Good Communication First

I do consistently find myself in awe of technology. Through technology, we have turned the oven into the microwave, the telephone into the fax & cell phone, & the radio into an I-Pod.

But there just isn’t a good substitute for plain old communication. People like to feel needed. They like to know their opinions are valued. It makes them feel like their contributions are worthy. And there is no better place for communicating a person’s worthiness than the work place. As a CEO or business owner, one of your key roles is to facilitate business communication.

In one company I was with I took the employees to lunch in small groups. I sat in front of a spreadsheet & checkbook, compiled market and industry data, or reviewed operational performance metrics (I was the CFO and head of strategy) most of the day so it was important for me to make real contact with our staff. I wanted to pick their brains, hear their opinions, and get their thoughts first hand. I didn’t want them to know me only by the signature on their pay-checks. And since I was also in charge of strategy, my belief is you sometimes get the best input from going straight to the source. (Something I learned early on in my initial career as engineer.)

They made excellent suggestions. Some I wouldn’t have thought interested them… like MORE meetings! What?! Who would have thought employees would want more meetings?! But they did & their reasoning was not unfounded: they thought meeting as a team a couple of times a month would facilitate communication. This was that company’s year to streamline communication so I was on board with communication facilitation and was thrilled the staff was too!

So, yes, we could all log into a video conference call & chat remotely from our homes, but it wouldn’t come close to the face to face interaction. Human contact & interaction builds relationships & strengthens the team.

I’m a numbers person. Remember, I started my career down in the details. But I’ve also been responsible for strategy for quite some time. If I create great strategy & don’t get the team’s buy-in, I’m proving I’m smart but highly ineffective. I need to consider other’s ideas and incorporate them into that strategy. Sometimes as a member of the executive management team, it’s hard for people to come to see me so I go to them. As a business owner, the same applies to you.

It’s important that I keep my pulse on what’s happening with the staff members, get crucial feedback & input from them, & use it to make the technology induced workplace a successful people place too.

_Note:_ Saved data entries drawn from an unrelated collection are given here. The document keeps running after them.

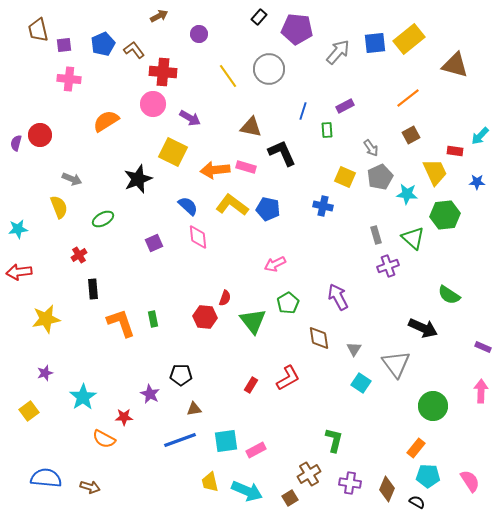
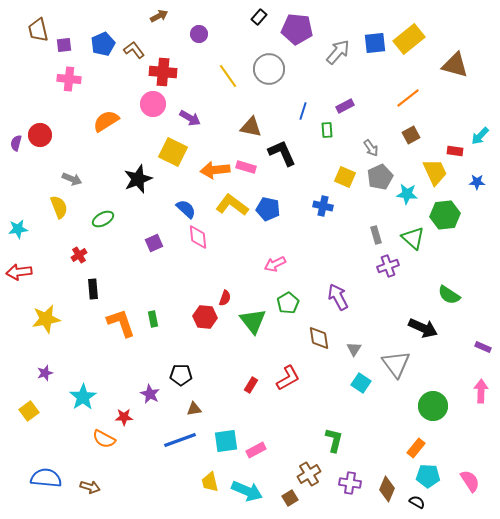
blue semicircle at (188, 206): moved 2 px left, 3 px down
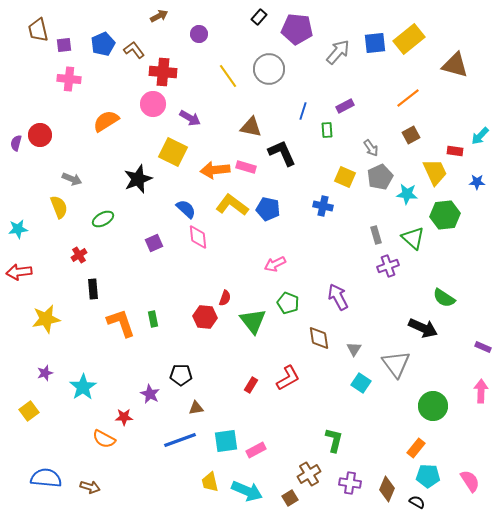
green semicircle at (449, 295): moved 5 px left, 3 px down
green pentagon at (288, 303): rotated 20 degrees counterclockwise
cyan star at (83, 397): moved 10 px up
brown triangle at (194, 409): moved 2 px right, 1 px up
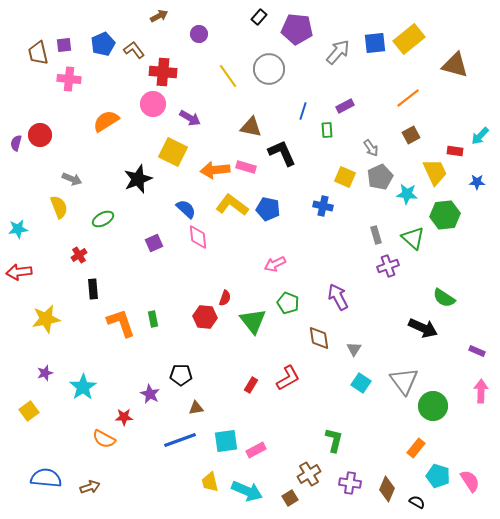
brown trapezoid at (38, 30): moved 23 px down
purple rectangle at (483, 347): moved 6 px left, 4 px down
gray triangle at (396, 364): moved 8 px right, 17 px down
cyan pentagon at (428, 476): moved 10 px right; rotated 15 degrees clockwise
brown arrow at (90, 487): rotated 36 degrees counterclockwise
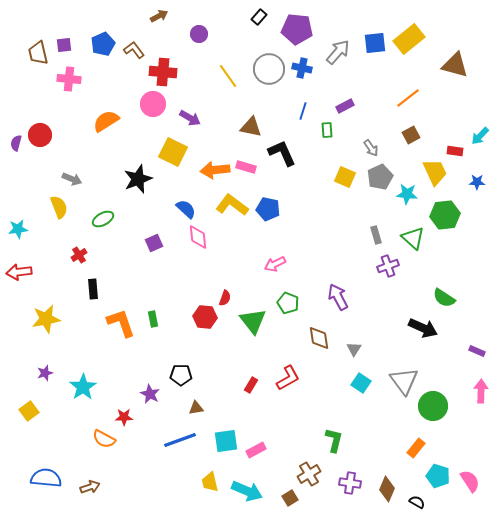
blue cross at (323, 206): moved 21 px left, 138 px up
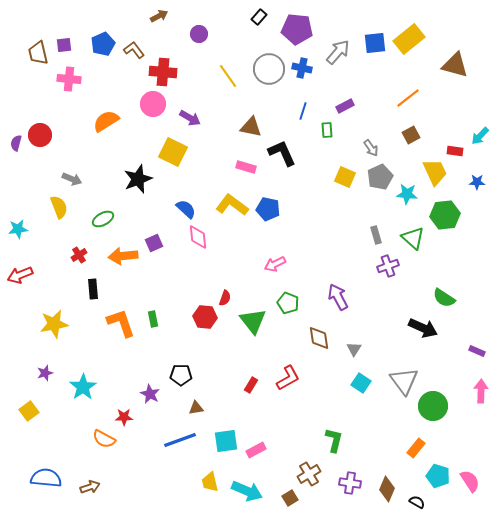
orange arrow at (215, 170): moved 92 px left, 86 px down
red arrow at (19, 272): moved 1 px right, 3 px down; rotated 15 degrees counterclockwise
yellow star at (46, 319): moved 8 px right, 5 px down
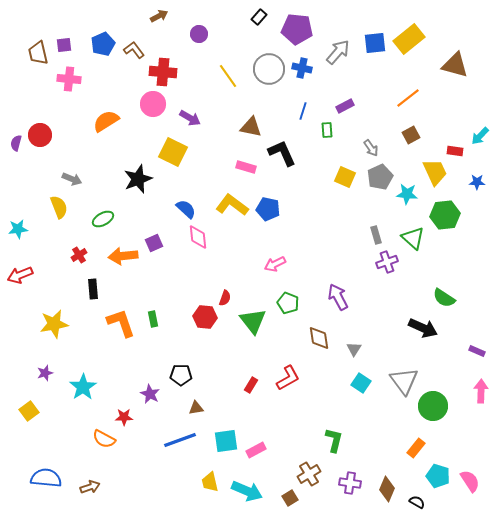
purple cross at (388, 266): moved 1 px left, 4 px up
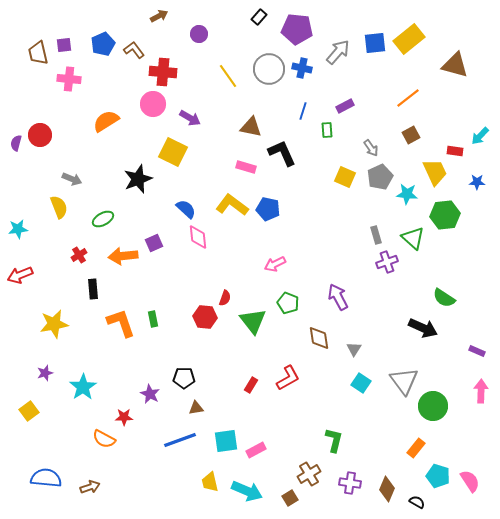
black pentagon at (181, 375): moved 3 px right, 3 px down
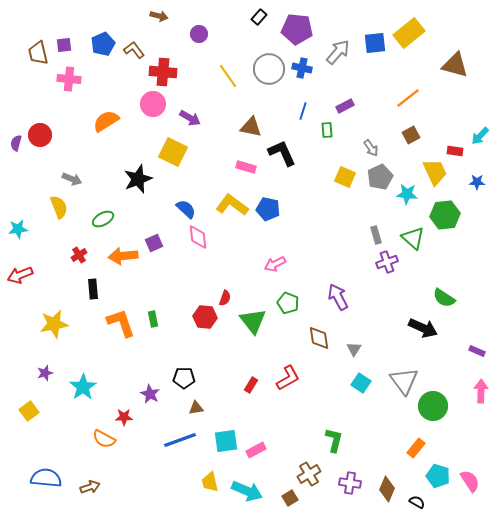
brown arrow at (159, 16): rotated 42 degrees clockwise
yellow rectangle at (409, 39): moved 6 px up
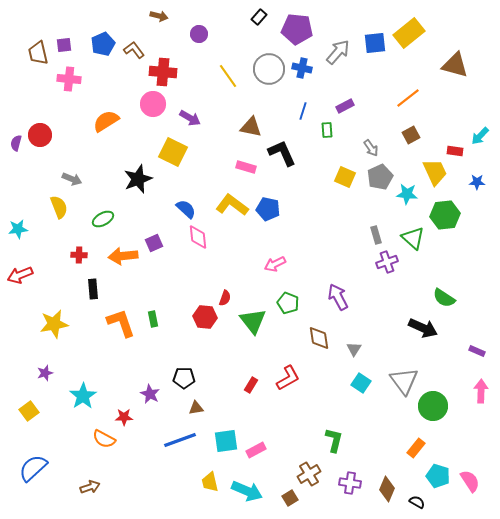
red cross at (79, 255): rotated 35 degrees clockwise
cyan star at (83, 387): moved 9 px down
blue semicircle at (46, 478): moved 13 px left, 10 px up; rotated 48 degrees counterclockwise
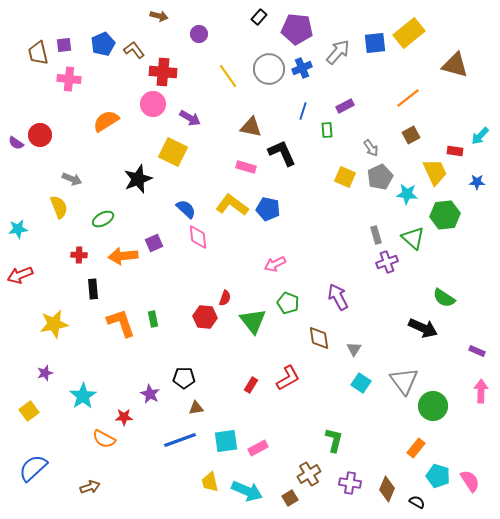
blue cross at (302, 68): rotated 36 degrees counterclockwise
purple semicircle at (16, 143): rotated 70 degrees counterclockwise
pink rectangle at (256, 450): moved 2 px right, 2 px up
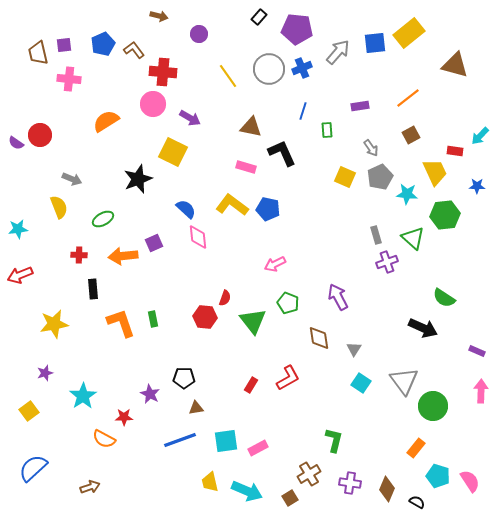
purple rectangle at (345, 106): moved 15 px right; rotated 18 degrees clockwise
blue star at (477, 182): moved 4 px down
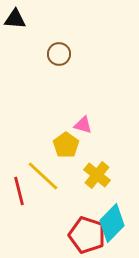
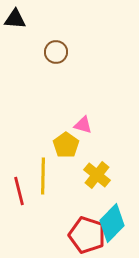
brown circle: moved 3 px left, 2 px up
yellow line: rotated 48 degrees clockwise
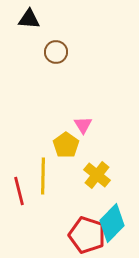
black triangle: moved 14 px right
pink triangle: rotated 42 degrees clockwise
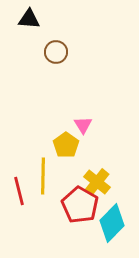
yellow cross: moved 7 px down
red pentagon: moved 7 px left, 30 px up; rotated 12 degrees clockwise
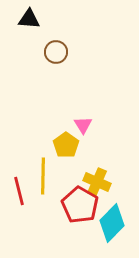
yellow cross: rotated 16 degrees counterclockwise
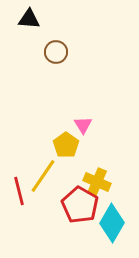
yellow line: rotated 33 degrees clockwise
cyan diamond: rotated 15 degrees counterclockwise
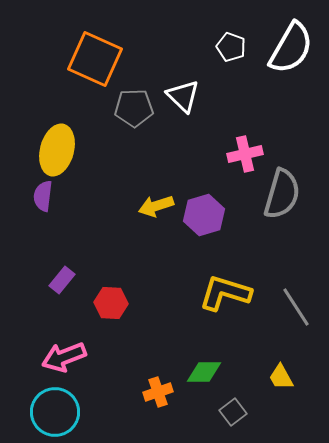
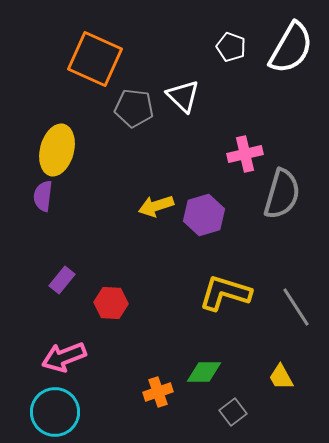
gray pentagon: rotated 9 degrees clockwise
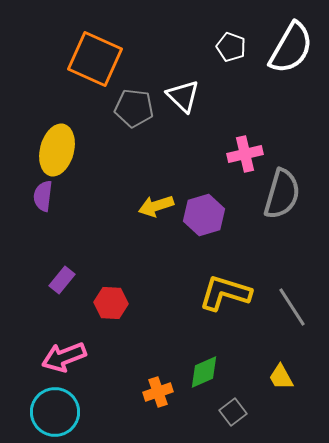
gray line: moved 4 px left
green diamond: rotated 24 degrees counterclockwise
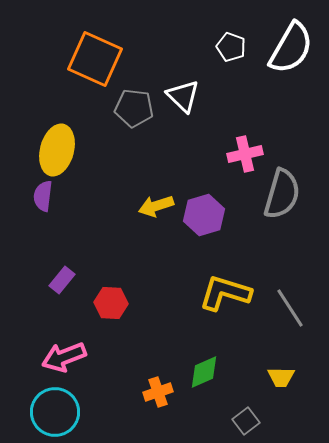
gray line: moved 2 px left, 1 px down
yellow trapezoid: rotated 60 degrees counterclockwise
gray square: moved 13 px right, 9 px down
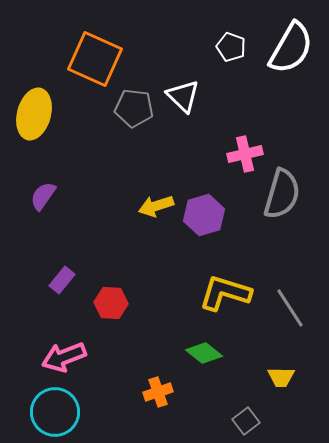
yellow ellipse: moved 23 px left, 36 px up
purple semicircle: rotated 28 degrees clockwise
green diamond: moved 19 px up; rotated 63 degrees clockwise
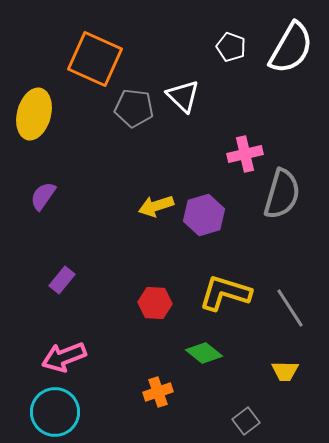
red hexagon: moved 44 px right
yellow trapezoid: moved 4 px right, 6 px up
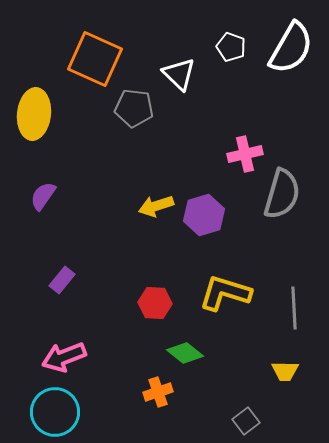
white triangle: moved 4 px left, 22 px up
yellow ellipse: rotated 9 degrees counterclockwise
gray line: moved 4 px right; rotated 30 degrees clockwise
green diamond: moved 19 px left
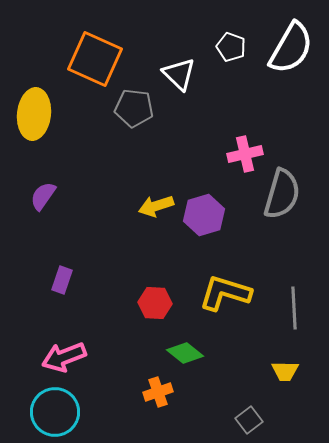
purple rectangle: rotated 20 degrees counterclockwise
gray square: moved 3 px right, 1 px up
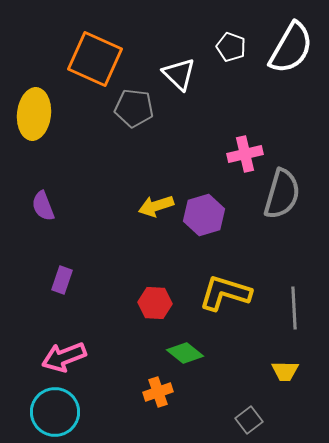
purple semicircle: moved 10 px down; rotated 56 degrees counterclockwise
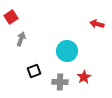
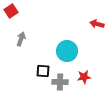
red square: moved 6 px up
black square: moved 9 px right; rotated 24 degrees clockwise
red star: rotated 24 degrees clockwise
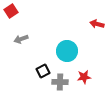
gray arrow: rotated 128 degrees counterclockwise
black square: rotated 32 degrees counterclockwise
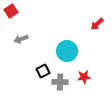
red arrow: rotated 56 degrees counterclockwise
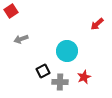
red star: rotated 16 degrees counterclockwise
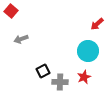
red square: rotated 16 degrees counterclockwise
cyan circle: moved 21 px right
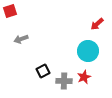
red square: moved 1 px left; rotated 32 degrees clockwise
gray cross: moved 4 px right, 1 px up
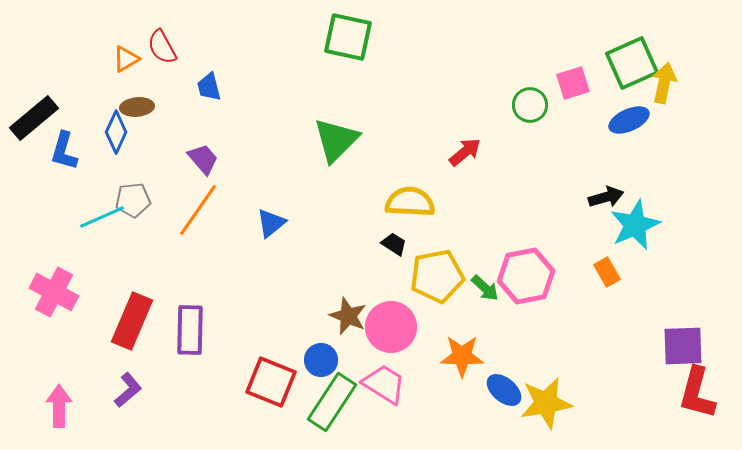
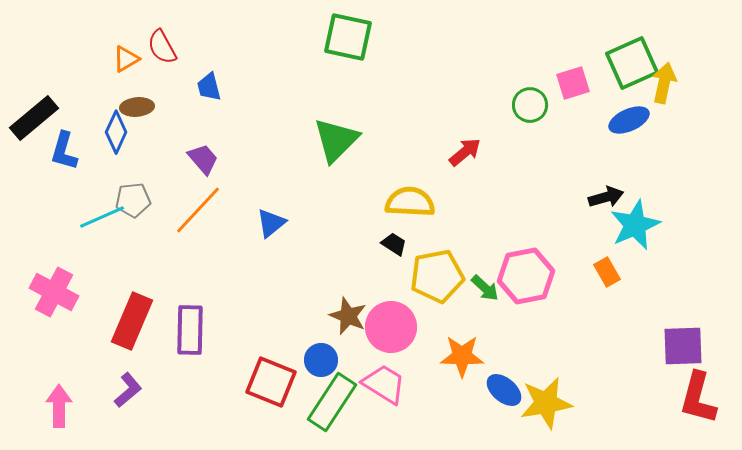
orange line at (198, 210): rotated 8 degrees clockwise
red L-shape at (697, 393): moved 1 px right, 5 px down
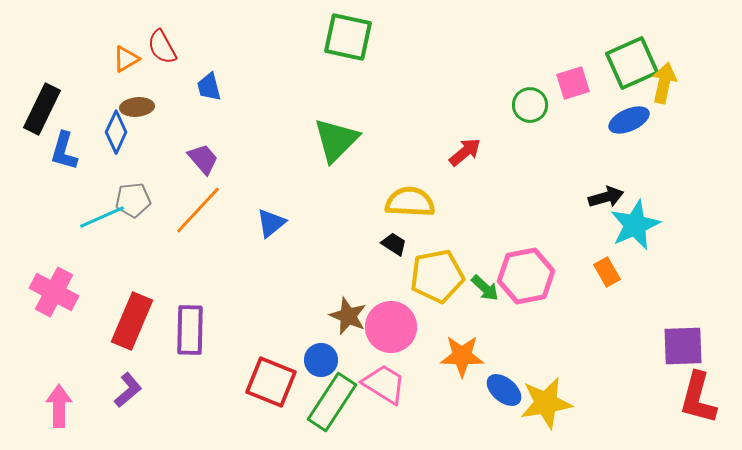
black rectangle at (34, 118): moved 8 px right, 9 px up; rotated 24 degrees counterclockwise
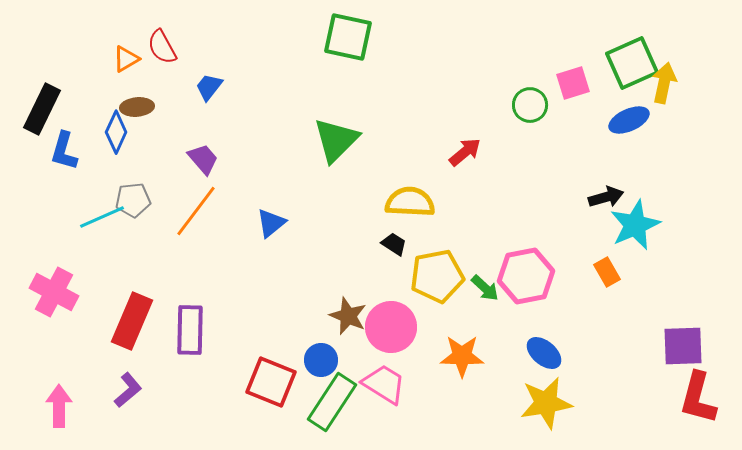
blue trapezoid at (209, 87): rotated 52 degrees clockwise
orange line at (198, 210): moved 2 px left, 1 px down; rotated 6 degrees counterclockwise
blue ellipse at (504, 390): moved 40 px right, 37 px up
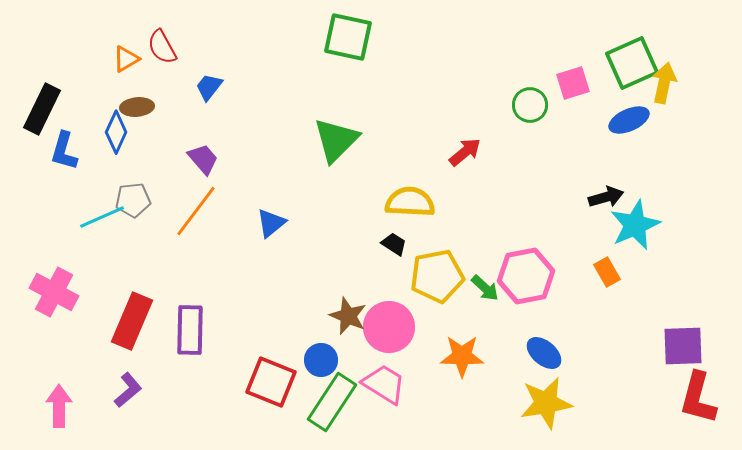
pink circle at (391, 327): moved 2 px left
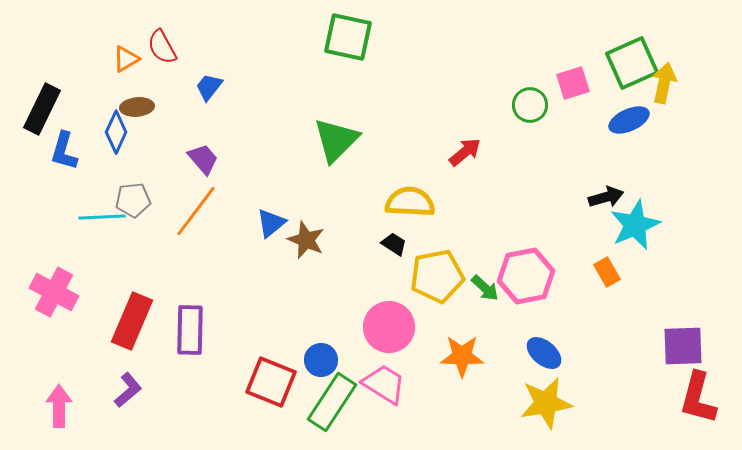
cyan line at (102, 217): rotated 21 degrees clockwise
brown star at (348, 316): moved 42 px left, 76 px up
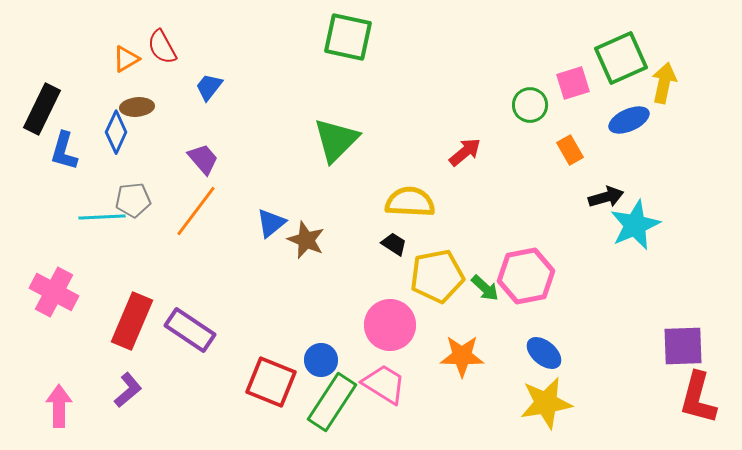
green square at (632, 63): moved 11 px left, 5 px up
orange rectangle at (607, 272): moved 37 px left, 122 px up
pink circle at (389, 327): moved 1 px right, 2 px up
purple rectangle at (190, 330): rotated 57 degrees counterclockwise
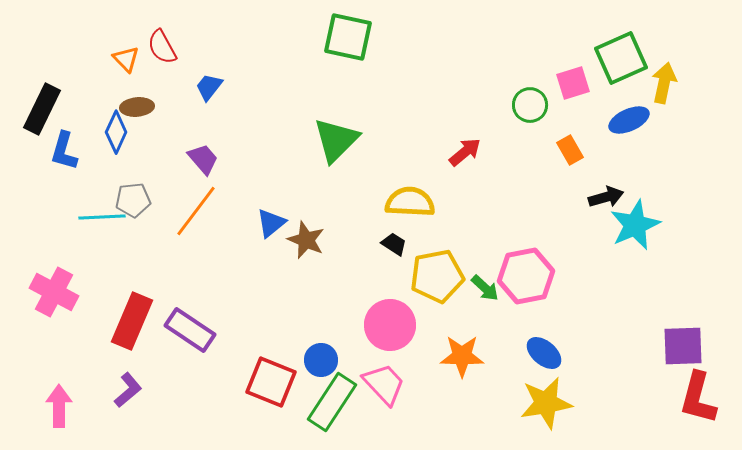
orange triangle at (126, 59): rotated 44 degrees counterclockwise
pink trapezoid at (384, 384): rotated 15 degrees clockwise
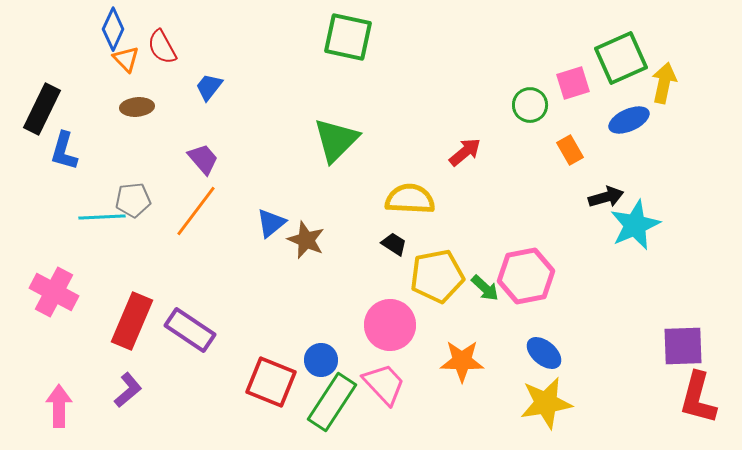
blue diamond at (116, 132): moved 3 px left, 103 px up
yellow semicircle at (410, 202): moved 3 px up
orange star at (462, 356): moved 5 px down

So remember, if you want to increase employee morale, make sure you put in processes and actions that  help you facilitate business communication. This could be a weekly scheduled coffee or lunch with an employee or group of employees, an anonymous employee survey  that you send out quarterly, an open-door policy where you make employees feel welcome when they come in…  And although I’m not discussing it here, your role in facilitating business communication also applies to suppliers, customers, lenders, investors, and other stakeholders. But if you start with your employees, they often can help you with the rest.